───── Extracted records ─────
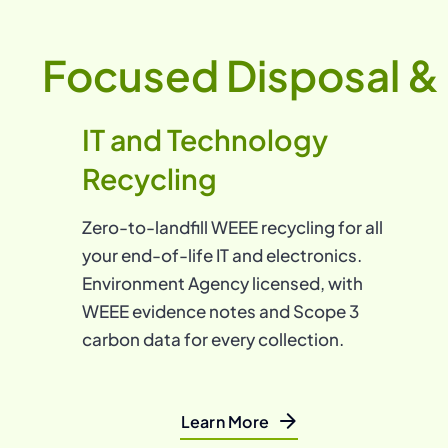
Focused Disposal & 
IT and Technology
Recycling
Zero-to-landfill WEEE recycling for all
your end-of-life IT and electronics.
Environment Agency licensed, with
WEEE evidence notes and Scope 3
carbon data for every collection.
Learn More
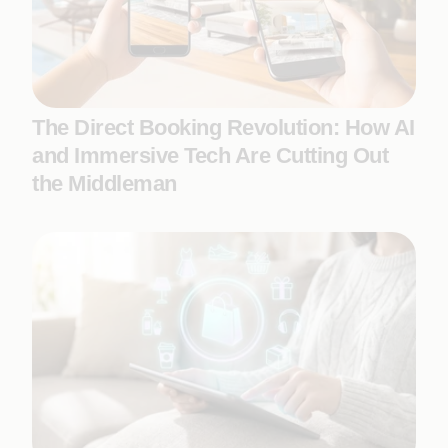
The Direct Booking Revolution: How AI
and Immersive Tech Are Cutting Out
the Middleman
─────
Assignment:
What's needed here is an exact repeat of all the records above, pictures excluded.

Exercise solution:
Focused Disposal & 
IT and Technology
Recycling
Zero-to-landfill WEEE recycling for all
your end-of-life IT and electronics.
Environment Agency licensed, with
WEEE evidence notes and Scope 3
carbon data for every collection.
Learn More
The Direct Booking Revolution: How AI
and Immersive Tech Are Cutting Out
the Middleman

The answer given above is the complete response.